Merhaba, tabii ki. Ekonomi ve Finans bölümünden bu sene mezun oldum, 23 yaşındayım. Üniversiteye ilk girdiğim yıl, boş durmayı sevmeme huyumdan dolayı internette gezinirken startup diye bir şey olduğu gördüm ve hemen araştırmaya başladım. Sonrasında başvuru yaptığım startup’a kabul aldım orada deneyimler elde ettim. Oradan çıkıp başka bir startup’ta da farklı bir pozisyonda görev aldım. Hiçbir zaman okula bağlı değildim, hep okul dışında faaliyetlerde yer alıyordum. Sadece okuldaki not ortalamamın bana faydalı olmayacağını erkenden fark ettiğim için çok mutluyum. Startup’lardan sonra Türk Eğitim Vakfı’nda staj yaptım. 3.sınıfta kurumsal tarafı da görebilmek adına Siemens’te yer aldım. Kitle fonlaması üzerine tezimi yazıp bu sene mezun oldum. Hem startup’ı hem de kurumsalları gördükten sonra, girişimciliğin benim yolum olduğunu daha iyi anladım ve Varsapp hikayem başladı.

Varsapp’ın kurulma hikayesi nedir? Hikayenizde kendi gözlemlediğiniz konulardan, sorunlardan da yola çıkarak mı ilerlediniz?

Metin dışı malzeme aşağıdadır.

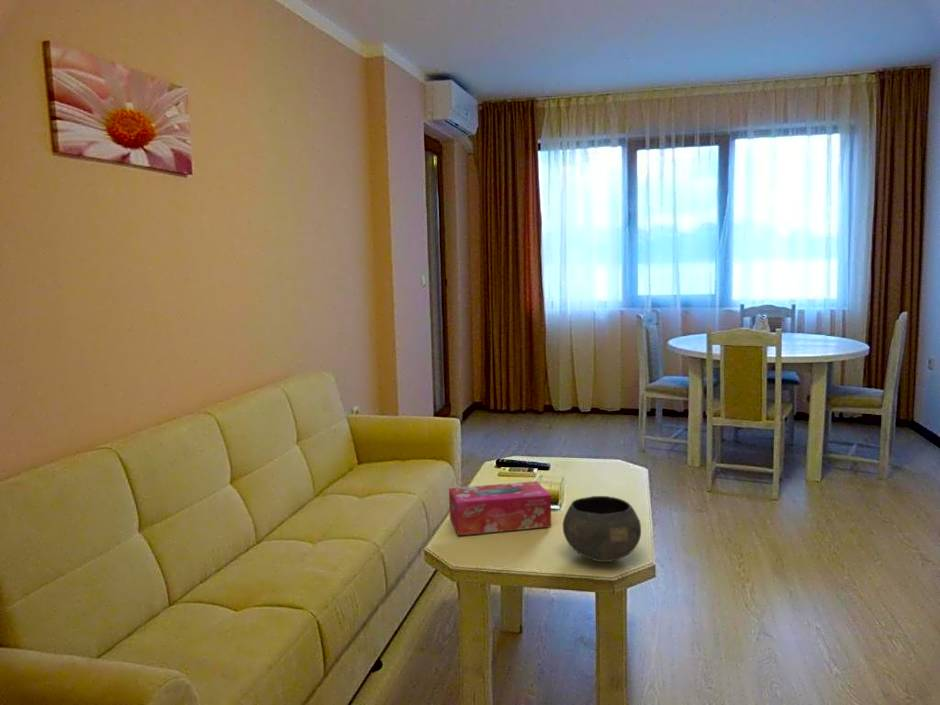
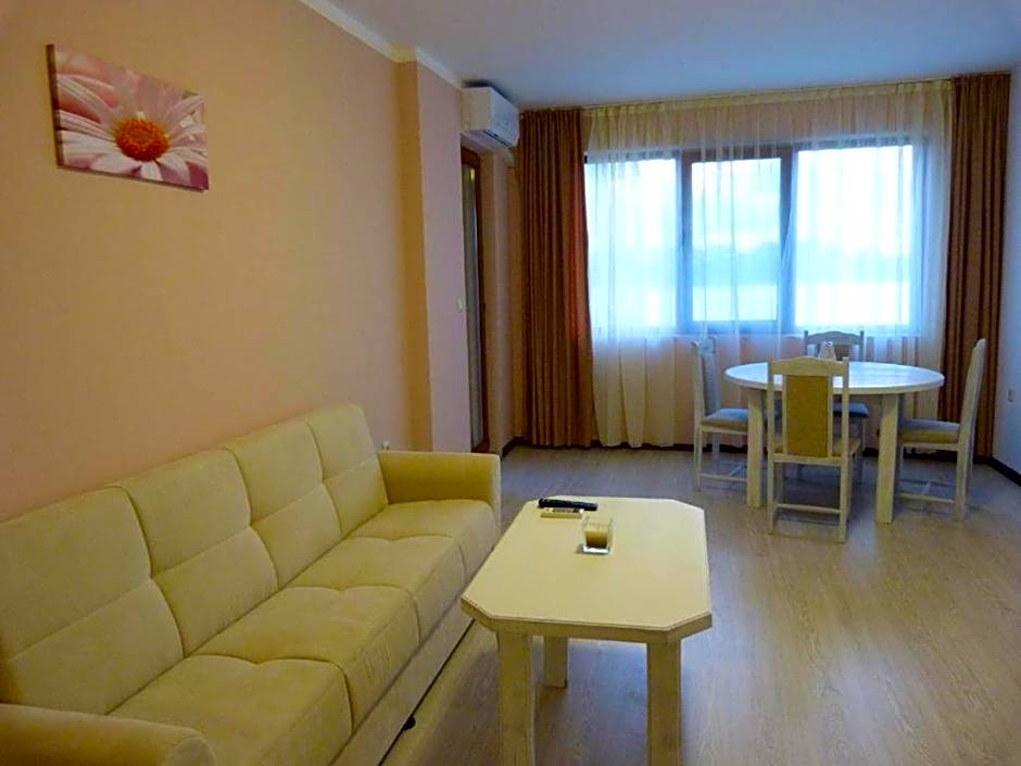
- bowl [562,495,642,563]
- tissue box [448,480,552,536]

Varsapp, bir fikir olarak ortaya çıktığı zaman ben de öğrenciydim. Bir heves uğruna Erciyes’e kayağa gittim. Fakat sağ dizim menüsküs oldu ve kayak serüvenim orada bitti. Elimde de kayağa gitmeden önce aldığım bir sürü pahalı kıyafet ve eşya kaldı. Satmak istediğimde gördüm ki ikinci el değeri çok düşüktü. Öğrenci ekonomisi de olduğu için paraya cidden çok ihtiyacınız oluyor. Ben de düzenli ek gelir de kazanmak için kiralama fikrini düşündüğümde, güvenli eşya kiralama sisteminin Türkiye’de olmadığını gördüm. Globale baktığımda birçok başarılı firma bu işi yapıyordu. Hatta köklü kurumsallar bile artık eşya kiralıyorlardı. Zaten startup geçmişim vardı, bu nedenle eğer Türkiye’de yoksa biz yapalım dedim ve hikaye böyle başladı.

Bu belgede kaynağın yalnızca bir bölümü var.